パン屋のはなし

その国はとても貧しく
どの人もとてもおなかをすかせていました。
みんなパンを買うお金もなかったのです。
この国にたいそううぬぼれ屋のパン屋がいました。
自分の焼くパンは一番すばらしいと思っていました。
でも誰もパンを買ってくれないし、また、パンを焼くこともできない有様でした。

パン屋はある時空っぽの釜をのぞきながら、ため息まじりに言いました。
「国中のひとが私のパンを食べて私を国一番のパン屋と褒め称えてくれるなら、私は悪魔に魂だってくれてやるのに・・・」
するとその時、釜に炎がともり、真っ赤な顔が浮かび上がりました。
「お前の願い聞き入れよう。

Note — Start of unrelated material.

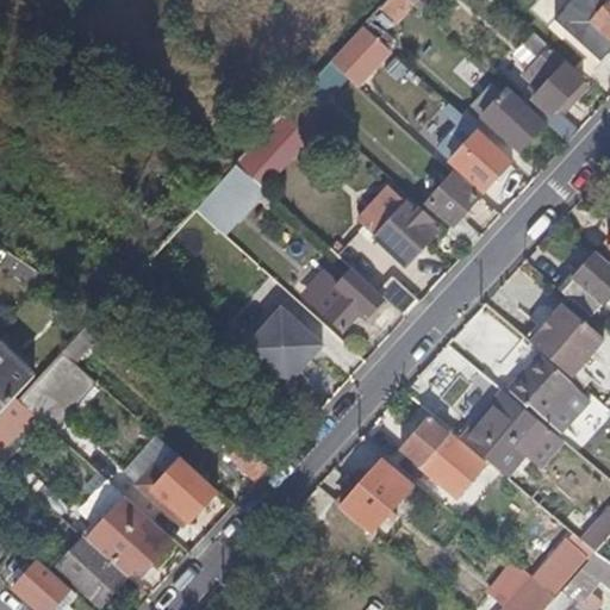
[(380,39),(415,2),(411,0),(387,0),(365,25),(380,39)]
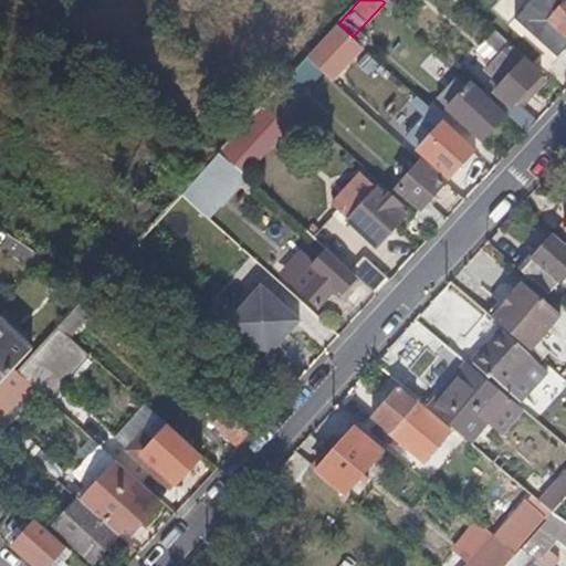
[(562,59),(565,53),(565,0),(534,0),(517,21),(562,59)]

お前がパンと手をたたけば、その願いはかなえらえるだろう」
声がやむと、炎は消えていました。
パン屋は悪魔を恐れはしたものの、欲望には勝てず、早速パンと手をたたいてみました。
するとどうでしょう、目の前の釜がなんと大きな焼きたてのパンに変わったのです。
パン屋にはすぐにわかりました。魔法の手を手に入れたことが。 
パン屋は早速、外へ出ていきみんなの持ち物をパンに変えていきました。
もちろんみんなは大喜びです。みな口をそろえてパン屋を褒め称えました。
パン屋はとても満足でした。

こうして国中の人が飢えることはなくなったのですが・・・
そのうち困ったことがおこりました。
なんでもパンに変わっていくので、国中の物がなくなっていきました。
それはどんどん目に見えてなくなっていき、パンに変えるものがなくなっていくと、このパン屋はとうとう我慢できなくなり、人までパンに変えていきました。
そうして、しばらくすると、いくらパン屋がパンを作っても食べてくれる人は誰もいなくなってしまいました。
しかたなく、パン屋は最後に自分に手をたたき、そして、この国にはパンを食べる人は全くいなくなってしまいました。